«Calila y Dimna», a 13th Century Gem In an Unabridged Modern Version

José María Merino has published an edition, in modern Spanish, of this book, which is both a historic landmark and a truly relevant reading in today’s world. Who are Calila and Dimna? In the original text, two jackals who became lynxes for Spanish readers.

Of the two of them, the more modern is Dimna due to his moral relativism. “Our society is full of ‘dimnas” –social climbers and impostors who later try to pass themselves as innocent people. In that sense we have not changed a bit since the 13th century,” says Merino.
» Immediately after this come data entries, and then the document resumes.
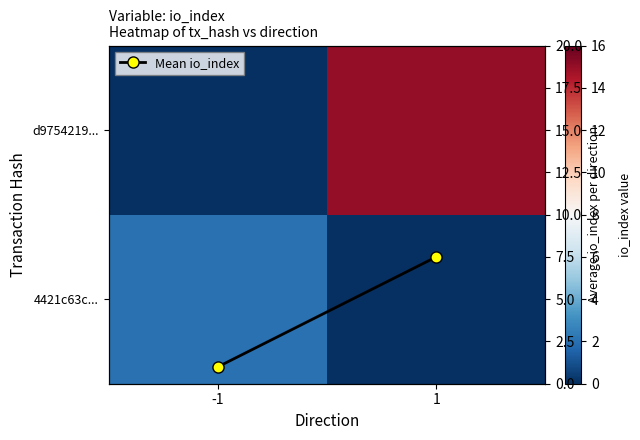

True or false: d9754219... has a value of 8.1 at 1.

False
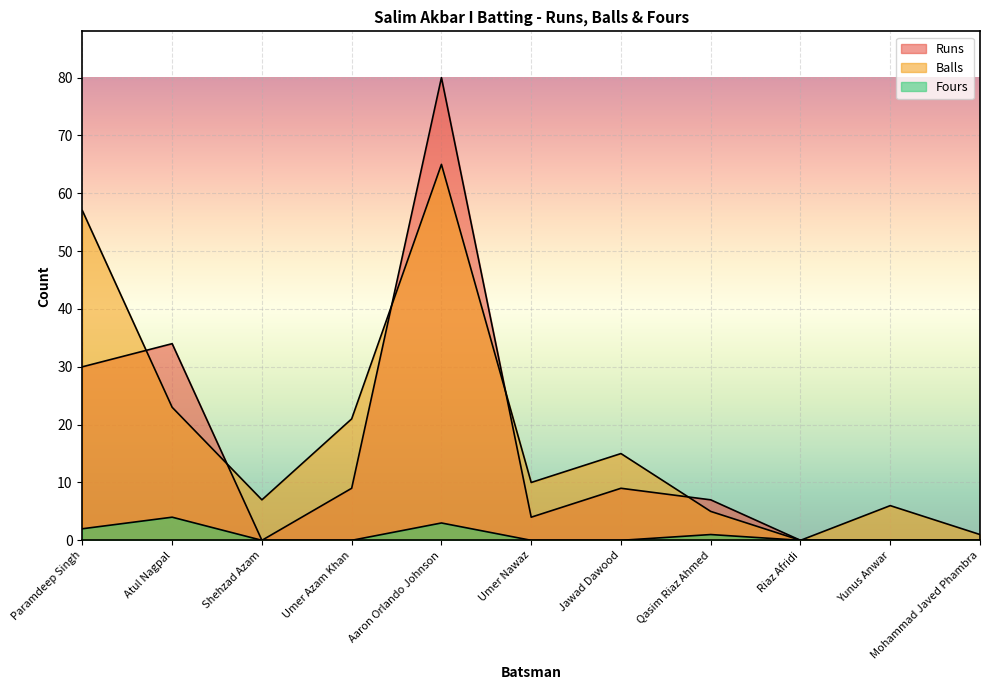

What is the highest value of the Fours series?

4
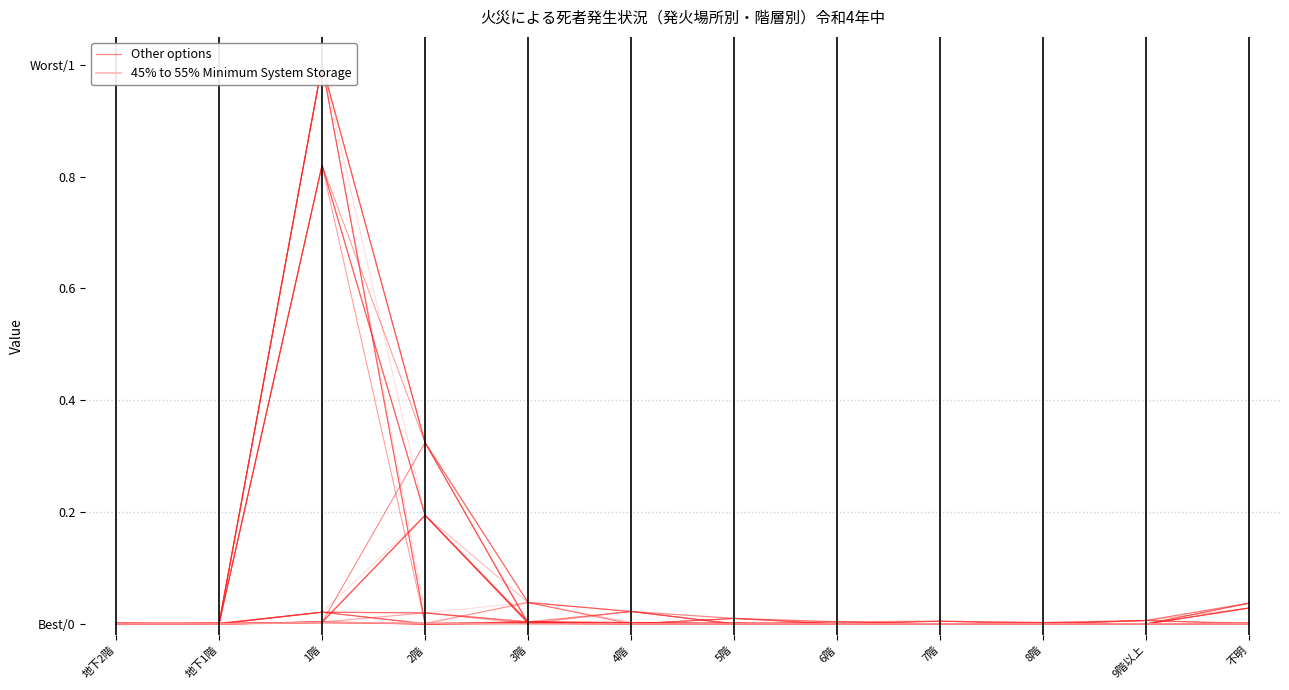

True or false: Other options and 45% to 55% Minimum System Storage intersect in this chart.

False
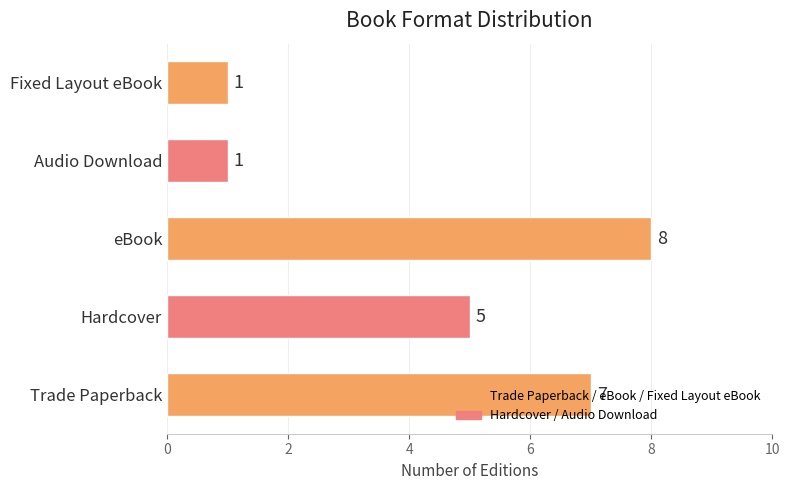

What is the difference between the values at Hardcover and eBook?

3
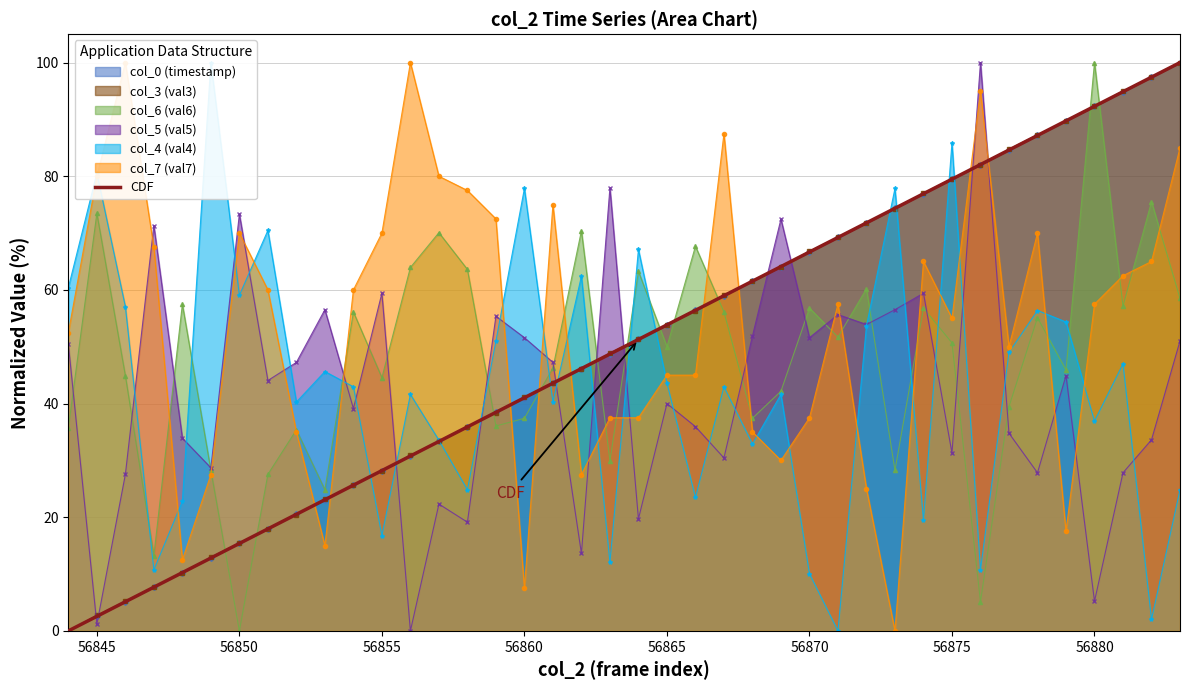

True or false: col_3 (val3) has a value of 22.8 at 56860.

False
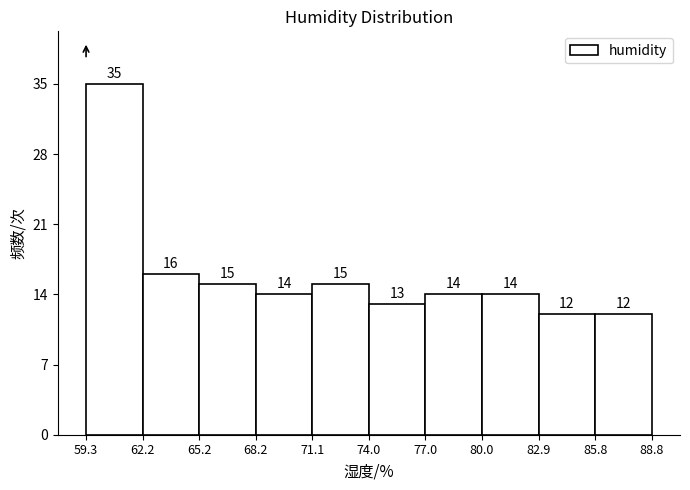

Reading left to right, transcribe this chart: for each bar, give the range it covers on the x-axis and its height.

59.3 to 62.2: 35
62.2 to 65.2: 16
65.2 to 68.2: 15
68.2 to 71.1: 14
71.1 to 74.0: 15
74.0 to 77.0: 13
77.0 to 80.0: 14
80.0 to 82.9: 14
82.9 to 85.8: 12
85.8 to 88.8: 12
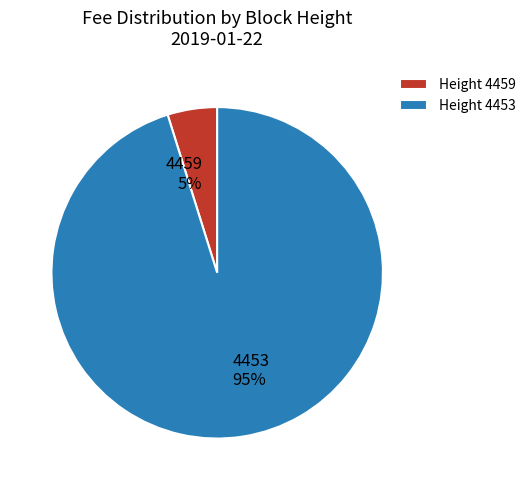

Between 4453 and 4459, which is larger?

4453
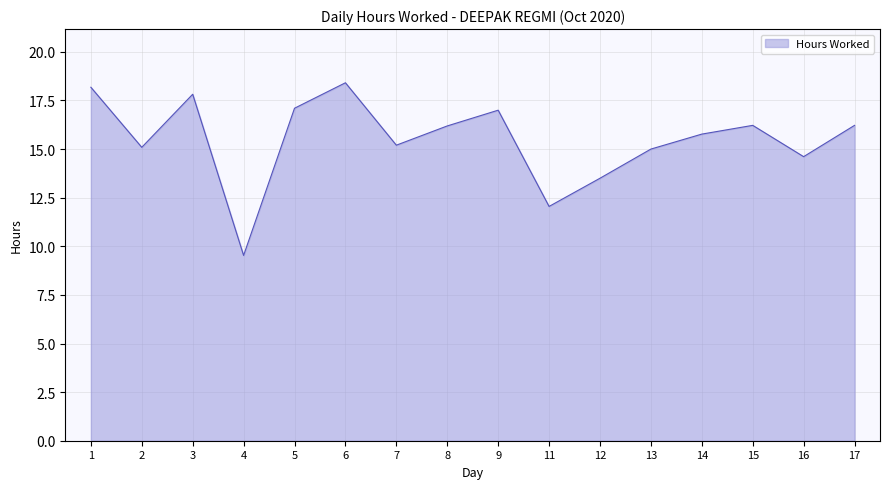

What is the maximum value shown in the chart?

18.4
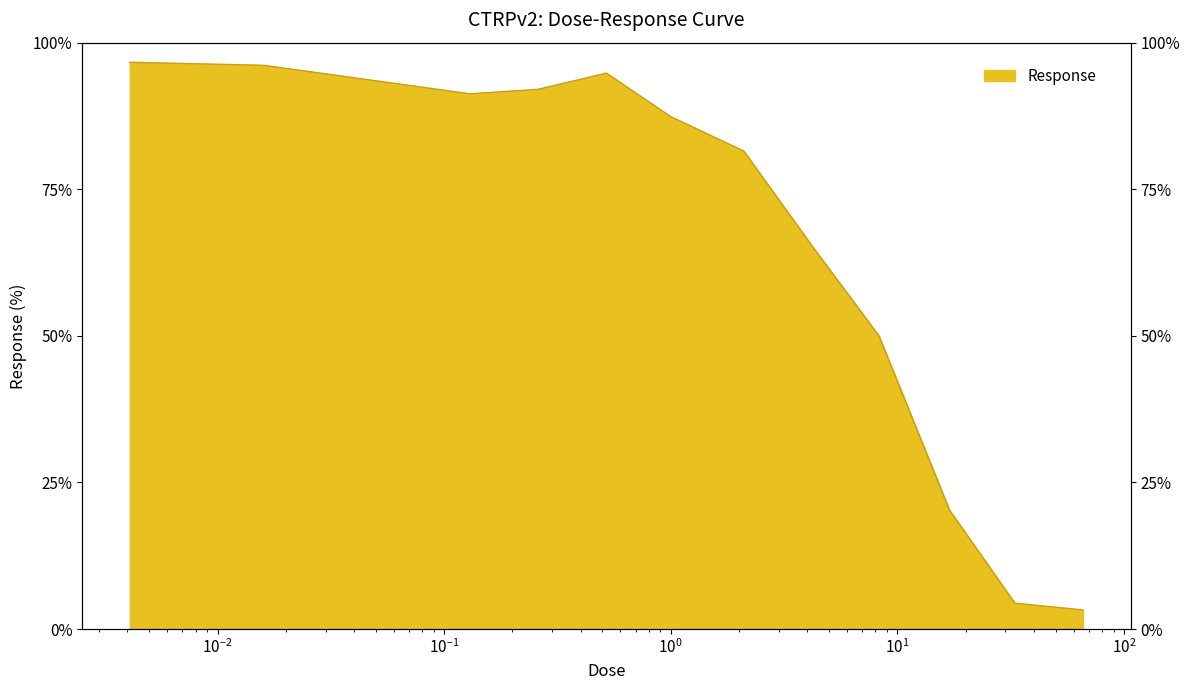

What is the average value?

65.3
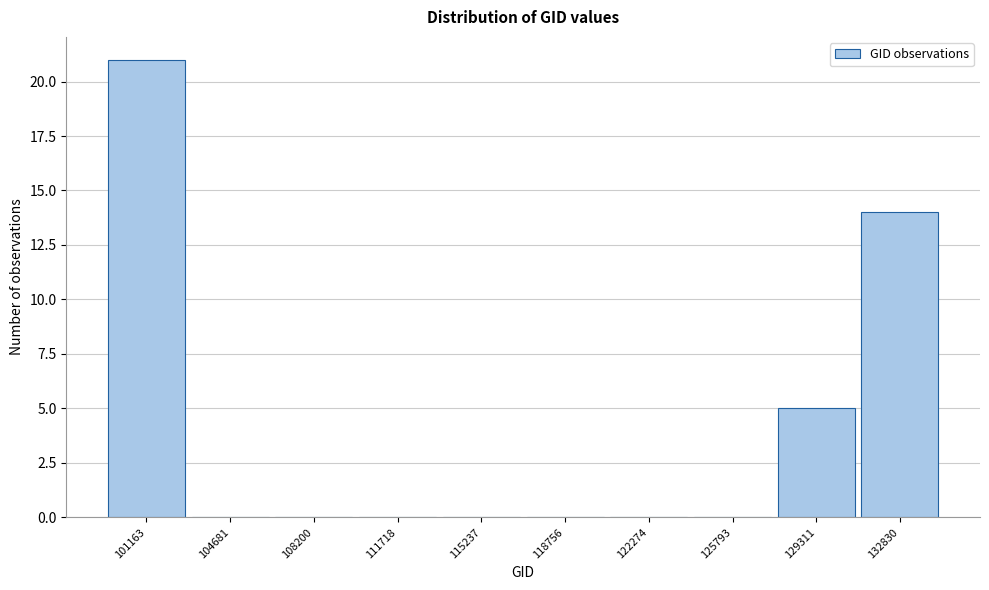

Reading right to left, list all the values displayed in this chart.

132830=14	129311=5	125793=0	122274=0	118756=0	115237=0	111718=0	108200=0	104681=0	101163=21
The writer and academic met for the first time «Calila y Dimna» back in his elementary school days, thanks to Sainz de Robles’s anthology «Cuentos viejos de la vieja España» (“Old Tales of the Old Spain”) (Aguilar, 1943): «The anthologist had carefully endeavored to translate into contemporary Spanish the old Castilian speech, making it perfectly understandable for the intelligence of the too-young reader that I was back then.» Upon revisiting «Calila y Dimna» —published by Castalia and edited by Juan Manuel Cacho Blecua and María Jesús Lacarra, Merino observed that the book «not only has not aged a day, but it indeed has a surprisingly modern air, due both to the curious way the stories are structured and to the subtlety with which it describes, through the dialog, behaviors that seem to truly reflect the ambitions and secret dealings of the world we live in.”